It may be excluded from Monday night’s national leadership debates, but the Green Party of Canada is about to release a more detailed platform that will reiterate its support for open source software adoption in the public sector.
The party will include its stance on open source software in a section called “technology and culture” that will be among several mini-platforms it will publish within the next two weeks, a spokesman said. In its platform for the 2004 election, the Green Party set itself apart by promising that, if elected, it would require federal agencies to initiate transitions to open source operating systems and productivity software. It also said it would make technology that has been developed at public expense a publicly owned resource.
“Procurement of systems that require closed licenses or use vendor-specific formats would be used only if no alternative is available,” the 2004 platform said, adding the Green Party would also work to shorten the length of software patents to seven years. “The software business cycle is so fast that longer patents only stifle innovation,” it added.
“(Open source) would still be a main policy goal. The initial platform we put out there was just a synopsis of the issues we want to focus on,” said Green Party spokesman Dermod Travis. “All the campaigns are becoming far more viral. You’ll notice issues of broad impact and some which are highly targeted.”
Though the New Democratic Party’s St. Boniface candidate, Mathieu Allard, is a self-described open source candidate, the NDP platform and those of the Liberals and Conservatives do not make specific reference to open source policies.
Tim Richardson, an e-commerce professor at Seneca College in Toronto, said any impact of the Green Party’s campaign would likely be drowned out by the negative attack ads between the Liberal and Conservative parties.
“There are five or six hot technology issues that the parties should be dealing with, but the Green Party is the only one going to be spending any time on them,” he said.
“RFID and privacy, the continental e-payment system, GPS in cell phones – all parties in general are going to develop positions on IP issues.”
Bill Traynor, president of the Canadian Linux User Exchange, said the Green Party’s statement sounds somewhat “blanket” in nature and really isn’t all that useful without qualification.
“The open source community prefers the use of open source solutions when and where the solution can best satisfy the requirements for a particular problem,” he said. “If a closed source solution best meets a problem’s requirements and does not lock the user into closed standards, then on occasion a closed source solution may be appropriate.” While that’s unlikely given the range of open source options, Traynor added, what’s really needed is a policy under which government RFPs were more inclusive of open source, which is not the case today.

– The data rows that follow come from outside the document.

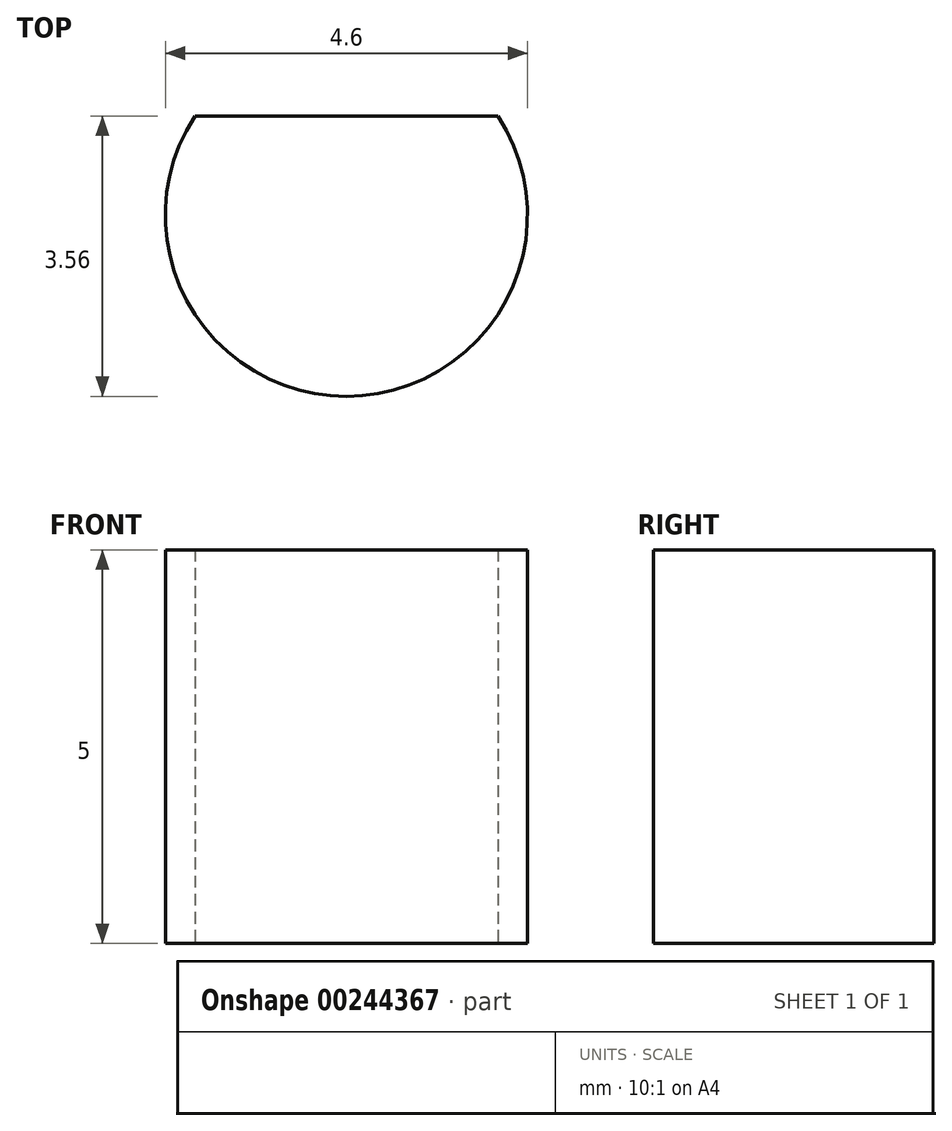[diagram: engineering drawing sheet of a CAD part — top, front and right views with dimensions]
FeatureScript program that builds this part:
annotation { "Feature Type Name" : "Feature", "Feature Type Description" : "" }
export const myFeature = defineFeature(function(context is Context, id is Id, definition is map)
    precondition{}
    {
        {
            var Q0;
            Q0=qCreatedBy(makeId("Top.planeOp"),FACE);
            var sketch = newSketch(context, id + "F0", { "sketchPlane" : qUnion([Q0])});
            skArc(sketch, "E0", {"start": v(-1.92, 1.26) * mm, "mid": v(0, -2.3) * mm, "end": v(1.92, 1.26) * mm});
            skLineSegment(sketch, "E1", {"start": v(-2.55, 1.26) * mm, "end": v(3.2, 1.26) * mm});
            skSolve(sketch);
        }
        {
            var Q0;
            Q0 = qSketchRegion(id + "F0", true);
            extrude(context, id + "F1", {"entities" : qUnion([Q0]), "depth" : 5 * mm});
        }
    });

Travis said the constitution of the Green Party requires that “shadow advocates” determine what’s in the platform. Some of the finer points, such as those dealing with national securities regulation, might not seem like traditional Green Party concerns, but they are linked to good government and accountability, he said.
“Some of the issues we’ve gotten very strong reaction on,” he said.
The Green Party has never managed to elect one of its candidates to the federal or provincial level of government, but in a Decima Research poll released last July, 34 per cent of Canadians said they would consider voting for it. The federal election is scheduled for Jan. 23.